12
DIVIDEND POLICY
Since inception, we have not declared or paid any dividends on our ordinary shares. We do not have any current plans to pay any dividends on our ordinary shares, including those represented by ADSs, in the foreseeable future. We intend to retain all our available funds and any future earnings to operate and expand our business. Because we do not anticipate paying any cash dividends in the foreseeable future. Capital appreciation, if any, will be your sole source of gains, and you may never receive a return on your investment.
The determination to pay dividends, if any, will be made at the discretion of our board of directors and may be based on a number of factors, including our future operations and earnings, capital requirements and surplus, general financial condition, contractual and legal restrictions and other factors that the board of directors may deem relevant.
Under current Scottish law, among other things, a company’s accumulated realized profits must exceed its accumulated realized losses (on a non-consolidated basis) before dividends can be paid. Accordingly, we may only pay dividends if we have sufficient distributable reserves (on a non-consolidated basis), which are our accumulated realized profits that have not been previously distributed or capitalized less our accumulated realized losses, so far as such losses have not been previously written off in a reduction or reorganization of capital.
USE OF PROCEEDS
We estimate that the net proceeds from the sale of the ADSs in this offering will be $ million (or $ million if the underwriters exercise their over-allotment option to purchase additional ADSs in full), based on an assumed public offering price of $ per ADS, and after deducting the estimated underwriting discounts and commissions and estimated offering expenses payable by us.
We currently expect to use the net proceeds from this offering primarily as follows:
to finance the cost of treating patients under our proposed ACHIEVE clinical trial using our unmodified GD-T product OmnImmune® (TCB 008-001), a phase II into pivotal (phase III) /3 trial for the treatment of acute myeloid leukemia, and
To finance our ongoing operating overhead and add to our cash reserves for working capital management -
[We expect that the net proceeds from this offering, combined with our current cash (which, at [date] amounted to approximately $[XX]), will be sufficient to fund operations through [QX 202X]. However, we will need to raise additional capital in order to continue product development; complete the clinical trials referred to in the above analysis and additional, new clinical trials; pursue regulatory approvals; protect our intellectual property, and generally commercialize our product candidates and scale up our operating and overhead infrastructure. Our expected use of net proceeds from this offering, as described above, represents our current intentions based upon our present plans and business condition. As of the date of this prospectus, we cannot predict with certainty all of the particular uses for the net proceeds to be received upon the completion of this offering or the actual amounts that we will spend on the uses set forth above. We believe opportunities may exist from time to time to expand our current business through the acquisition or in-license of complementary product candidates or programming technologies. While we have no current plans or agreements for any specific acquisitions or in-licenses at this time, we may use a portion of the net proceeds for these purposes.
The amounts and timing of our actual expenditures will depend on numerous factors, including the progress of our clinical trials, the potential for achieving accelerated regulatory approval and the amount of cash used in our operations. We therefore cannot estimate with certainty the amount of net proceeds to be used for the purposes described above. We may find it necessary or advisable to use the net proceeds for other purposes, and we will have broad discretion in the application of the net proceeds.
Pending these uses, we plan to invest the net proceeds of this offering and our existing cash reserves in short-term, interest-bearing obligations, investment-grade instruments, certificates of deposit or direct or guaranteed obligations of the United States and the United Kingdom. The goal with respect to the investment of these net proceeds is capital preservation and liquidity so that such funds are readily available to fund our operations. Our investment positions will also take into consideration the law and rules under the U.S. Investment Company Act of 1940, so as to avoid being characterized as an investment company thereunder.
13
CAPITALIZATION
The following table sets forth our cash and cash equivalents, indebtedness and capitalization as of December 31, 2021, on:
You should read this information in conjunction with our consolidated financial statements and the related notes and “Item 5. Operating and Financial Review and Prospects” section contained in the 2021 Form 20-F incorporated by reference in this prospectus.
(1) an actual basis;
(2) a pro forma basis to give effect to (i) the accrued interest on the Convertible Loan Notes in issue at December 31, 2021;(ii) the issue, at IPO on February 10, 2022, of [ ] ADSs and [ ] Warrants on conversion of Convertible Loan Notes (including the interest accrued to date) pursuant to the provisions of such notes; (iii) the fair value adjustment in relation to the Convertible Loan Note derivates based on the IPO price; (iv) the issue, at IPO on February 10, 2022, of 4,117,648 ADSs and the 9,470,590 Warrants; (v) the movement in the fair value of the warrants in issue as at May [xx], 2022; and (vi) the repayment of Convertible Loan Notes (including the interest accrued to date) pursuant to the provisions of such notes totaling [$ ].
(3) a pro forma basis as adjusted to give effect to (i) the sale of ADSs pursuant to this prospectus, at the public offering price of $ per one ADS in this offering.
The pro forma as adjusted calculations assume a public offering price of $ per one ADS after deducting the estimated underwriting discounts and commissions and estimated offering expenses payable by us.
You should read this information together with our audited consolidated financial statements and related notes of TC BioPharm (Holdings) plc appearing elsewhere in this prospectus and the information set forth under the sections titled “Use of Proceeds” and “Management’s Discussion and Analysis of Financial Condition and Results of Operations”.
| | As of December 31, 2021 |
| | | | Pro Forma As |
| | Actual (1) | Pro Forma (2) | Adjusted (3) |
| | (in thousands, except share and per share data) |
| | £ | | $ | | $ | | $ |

===

> [WORK TO COMPLETE] Retype all of the material, keeping each line exact.

> [ANSWER BOX]
12
DIVIDEND POLICY
Since inception, we have not declared or paid any dividends on our ordinary shares. We do not have any current plans to pay any dividends on our ordinary shares, including those represented by ADSs, in the foreseeable future. We intend to retain all our available funds and any future earnings to operate and expand our business. Because we do not anticipate paying any cash dividends in the foreseeable future. Capital appreciation, if any, will be your sole source of gains, and you may never receive a return on your investment.
The determination to pay dividends, if any, will be made at the discretion of our board of directors and may be based on a number of factors, including our future operations and earnings, capital requirements and surplus, general financial condition, contractual and legal restrictions and other factors that the board of directors may deem relevant.
Under current Scottish law, among other things, a company’s accumulated realized profits must exceed its accumulated realized losses (on a non-consolidated basis) before dividends can be paid. Accordingly, we may only pay dividends if we have sufficient distributable reserves (on a non-consolidated basis), which are our accumulated realized profits that have not been previously distributed or capitalized less our accumulated realized losses, so far as such losses have not been previously written off in a reduction or reorganization of capital.
USE OF PROCEEDS
We estimate that the net proceeds from the sale of the ADSs in this offering will be $ million (or $ million if the underwriters exercise their over-allotment option to purchase additional ADSs in full), based on an assumed public offering price of $ per ADS, and after deducting the estimated underwriting discounts and commissions and estimated offering expenses payable by us.
We currently expect to use the net proceeds from this offering primarily as follows:
to finance the cost of treating patients under our proposed ACHIEVE clinical trial using our unmodified GD-T product OmnImmune® (TCB 008-001), a phase II into pivotal (phase III) /3 trial for the treatment of acute myeloid leukemia, and
To finance our ongoing operating overhead and add to our cash reserves for working capital management -
[We expect that the net proceeds from this offering, combined with our current cash (which, at [date] amounted to approximately $[XX]), will be sufficient to fund operations through [QX 202X]. However, we will need to raise additional capital in order to continue product development; complete the clinical trials referred to in the above analysis and additional, new clinical trials; pursue regulatory approvals; protect our intellectual property, and generally commercialize our product candidates and scale up our operating and overhead infrastructure. Our expected use of net proceeds from this offering, as described above, represents our current intentions based upon our present plans and business condition. As of the date of this prospectus, we cannot predict with certainty all of the particular uses for the net proceeds to be received upon the completion of this offering or the actual amounts that we will spend on the uses set forth above. We believe opportunities may exist from time to time to expand our current business through the acquisition or in-license of complementary product candidates or programming technologies. While we have no current plans or agreements for any specific acquisitions or in-licenses at this time, we may use a portion of the net proceeds for these purposes.
The amounts and timing of our actual expenditures will depend on numerous factors, including the progress of our clinical trials, the potential for achieving accelerated regulatory approval and the amount of cash used in our operations. We therefore cannot estimate with certainty the amount of net proceeds to be used for the purposes described above. We may find it necessary or advisable to use the net proceeds for other purposes, and we will have broad discretion in the application of the net proceeds.
Pending these uses, we plan to invest the net proceeds of this offering and our existing cash reserves in short-term, interest-bearing obligations, investment-grade instruments, certificates of deposit or direct or guaranteed obligations of the United States and the United Kingdom. The goal with respect to the investment of these net proceeds is capital preservation and liquidity so that such funds are readily available to fund our operations. Our investment positions will also take into consideration the law and rules under the U.S. Investment Company Act of 1940, so as to avoid being characterized as an investment company thereunder.
13
CAPITALIZATION
The following table sets forth our cash and cash equivalents, indebtedness and capitalization as of December 31, 2021, on:
You should read this information in conjunction with our consolidated financial statements and the related notes and “Item 5. Operating and Financial Review and Prospects” section contained in the 2021 Form 20-F incorporated by reference in this prospectus.
(1) an actual basis;
(2) a pro forma basis to give effect to (i) the accrued interest on the Convertible Loan Notes in issue at December 31, 2021;(ii) the issue, at IPO on February 10, 2022, of [ ] ADSs and [ ] Warrants on conversion of Convertible Loan Notes (including the interest accrued to date) pursuant to the provisions of such notes; (iii) the fair value adjustment in relation to the Convertible Loan Note derivates based on the IPO price; (iv) the issue, at IPO on February 10, 2022, of 4,117,648 ADSs and the 9,470,590 Warrants; (v) the movement in the fair value of the warrants in issue as at May [xx], 2022; and (vi) the repayment of Convertible Loan Notes (including the interest accrued to date) pursuant to the provisions of such notes totaling [$ ].
(3) a pro forma basis as adjusted to give effect to (i) the sale of ADSs pursuant to this prospectus, at the public offering price of $ per one ADS in this offering.
The pro forma as adjusted calculations assume a public offering price of $ per one ADS after deducting the estimated underwriting discounts and commissions and estimated offering expenses payable by us.
You should read this information together with our audited consolidated financial statements and related notes of TC BioPharm (Holdings) plc appearing elsewhere in this prospectus and the information set forth under the sections titled “Use of Proceeds” and “Management’s Discussion and Analysis of Financial Condition and Results of Operations”.
| | As of December 31, 2021 |
| | | | Pro Forma As |
| | Actual (1) | Pro Forma (2) | Adjusted (3) |
| | (in thousands, except share and per share data) |
| | £ | | $ | | $ | | $ |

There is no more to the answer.